Au centre du premier long-métrage d’Olivier Torres, Prix Jean Vigo 2004 pour son court-métrage La Nuit sera longue, titube un ogre ivre de cul et de champagne. Jean, comédien talentueux et reconnu, traîne sa fêlure fitzgeraldienne dans une nuit sans fin débouchant, à la mort de son vieux père, sur une place vacante : il se retrouve contraint, face à son fils Sylvain, adolescent timide et complexé, de devoir endosser un rôle de père qu’il n’avait jamais envisagé. Or, Jean est un monstre sacré, orgueilleux en diable, pour qui un rôle, quel qu’il soit, ne se refuse pas, surtout s’il peut s’adapter à son personnage, à sa légende. L’ambition du film consiste à cerner ce rapport duel, fait de coups de gueule et de coups de poing, de transmission et de démission, entre un père trop grand et un fils trop petit, et, en définitive, entre la vie et le théâtre – peu ou prou la problématique du Tetro de Coppola. La « ligne blanche » du titre, c’est précisément cette limite ténue qui, sur les planches, distingue la zone de jeu de celle du non-jeu, la représentation du reste de l’existence, limite sur laquelle le film se tient. On joue, on ne joue plus.

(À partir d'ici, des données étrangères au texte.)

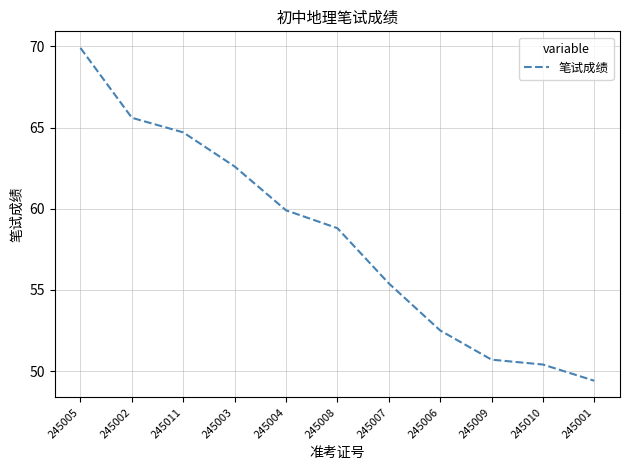

List the labels in order of value, smallest first.

245001, 245010, 245009, 245006, 245007, 245008, 245004, 245003, 245011, 245002, 245005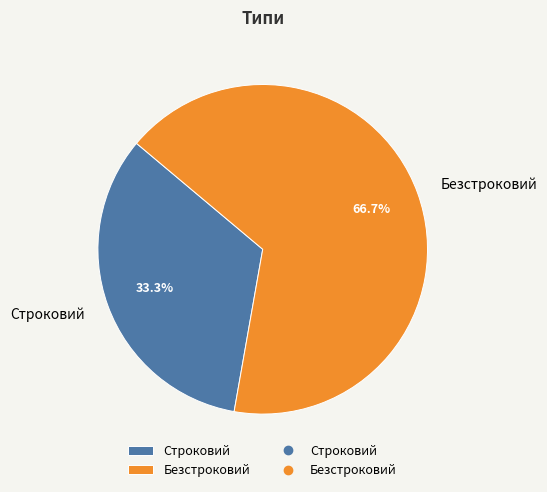

How many segments does this pie chart have?

2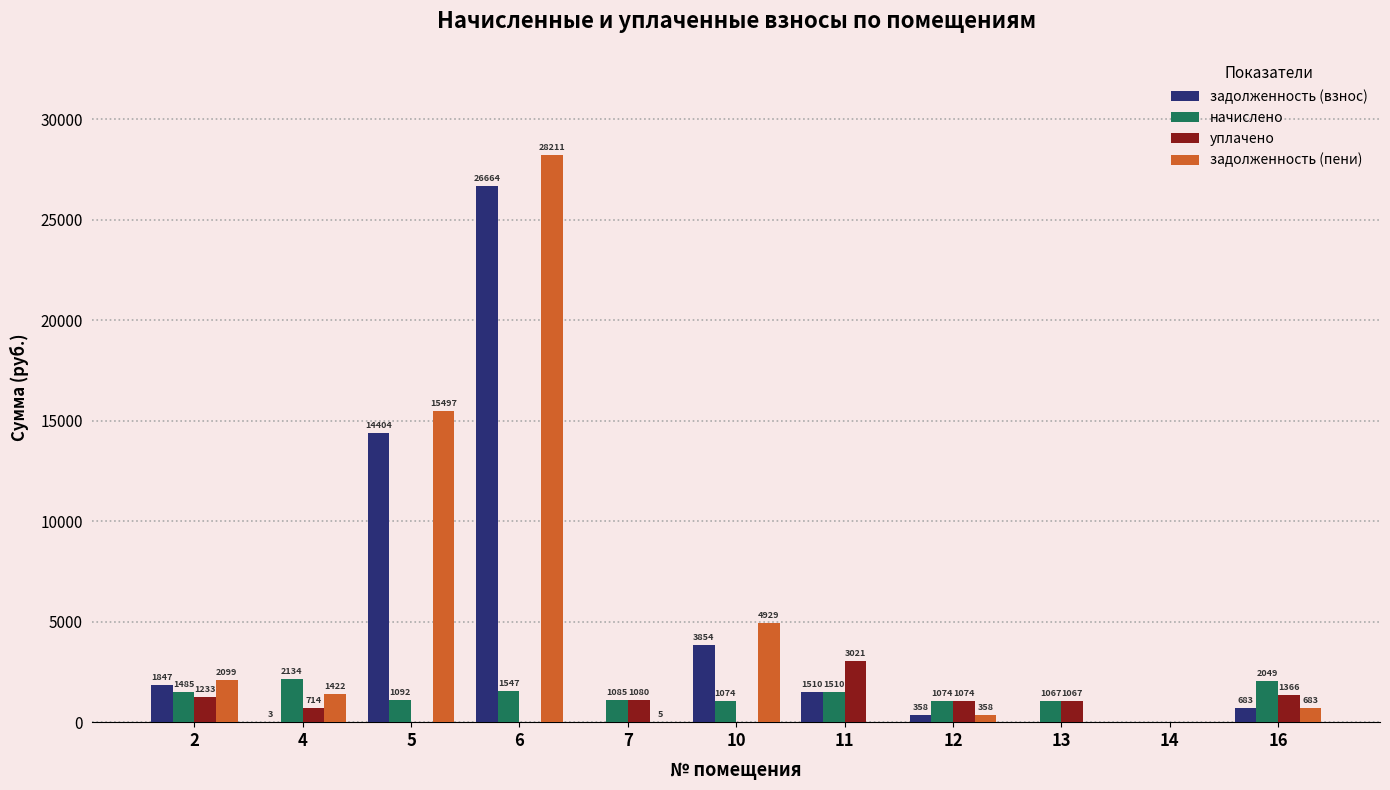

What is the sum of all задолженность (взнос) values?

49323.7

Par endroits, Torres emporte le morceau par la force notable de son écriture. Celle-ci se manifeste à son apogée dans une belle première scène, où Jean s’invite, bouteille à la main, en trouble-fête chez une maîtresse. La caméra épouse son ivresse bien entamée et décrit l’irruption en larges à-plats et violents à-coups, dans un chavirement de chaque instant, se raccrochant à la brutalité des coupes comme autant de mini-comas éthyliques. On apprécie enfin la décontraction avec laquelle, plus tard, lorsque Jean entraine son fils dans une virée en Provence au ranch d’un ami américain exilé, le film honore ses pères inspirateurs en empruntant la piste culottée du western. Mais la « ligne blanche » désigne un clivage plus profond.

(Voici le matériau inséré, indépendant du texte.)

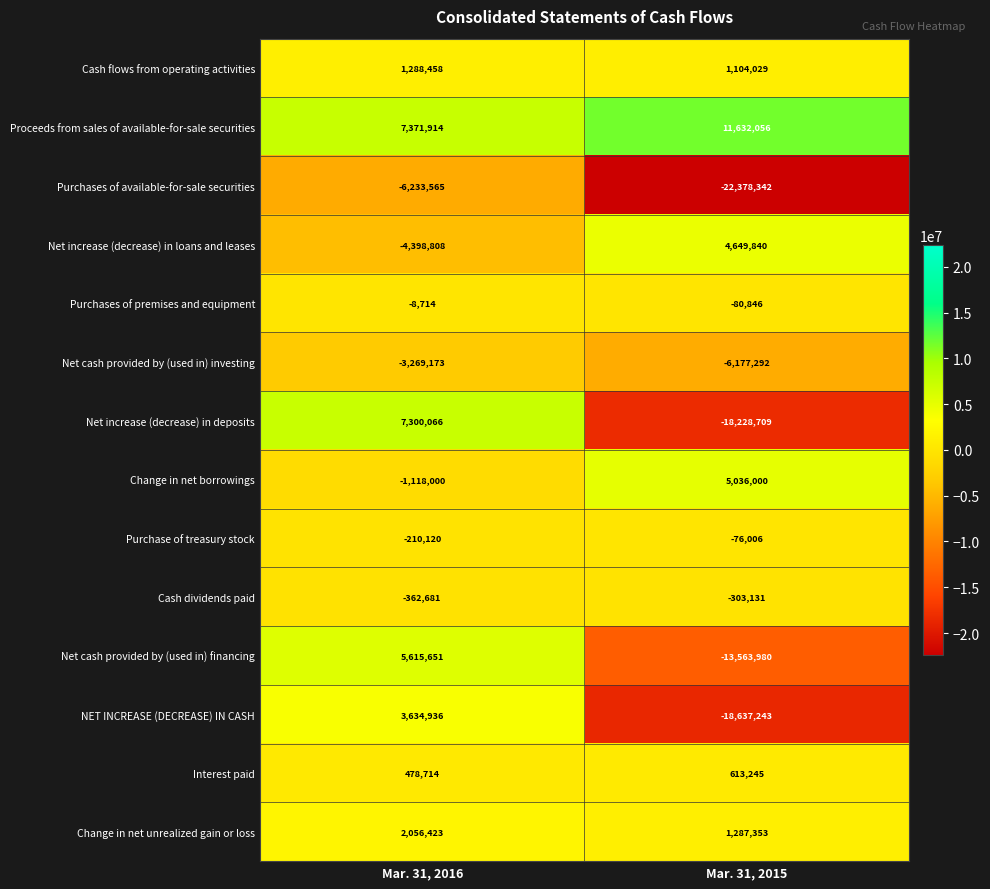

At which label is Net increase (decrease) in loans and leases closest to 125516?

Mar. 31, 2016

Torres prête à son héros dissolu une attention à ce point exclusive, et qui se mêle si confusément à la persona de son interprète Pascal Bongard, qu’elle phagocyte tout le monde de fiction qui devrait se distribuer autour de lui. Pas un seul personnage secondaire qui, face à sa complexité, à sa riche ambigüité, ne se réduise au cliché. Il y a là comme un narcissisme non résolu, gisant dans le triangle cinéaste-acteur-personnage. Le narcissisme : c’était pourtant la clef d’un film sur le Comédien, cet être à la recherche de lui-même, qui doit se nier, faire le vide autour de lui, pour exister. Faute de recul sur la question, Torres se laisse absorber par la lumière noire de sa créature, chimère d’ego devenue folle. Tout cela agit, bien évidemment, au détriment du réalisme visé et plonge le film dans un autisme de us en plus problématique.

Dernière chose, terminale. On sent dans le regard de Torres une vision de la vie comme problème exclusivement masculin, un vieux fond d’ « entre couilles », une attention pour les frictions mâles-mais-pas-pédé, du plus mauvais effet. Ce mot bien connu – « c’est la vie » – vers lequel tend tout le mouvement du film ne se transmet que d’homme à homme, de père en fils. Torres se retranche comme il peut derrière son admiration pour Rio Bravo et l’hommage qu’il a voulu lui rendre. Il oublie que dans le western tardif de Hawks, la culotte était plus fermement – et mieux – portée par Angie Dickinson que par John Wayne. Que Wayne ondulait autant des hanches que son alter ego féminin. Qu’il était une mère pour ses camarades. Enfin, que le dernier plan du film était voué tout entier à la fameuse culotte, secret de vie échouant du septième ciel sur la terre battue.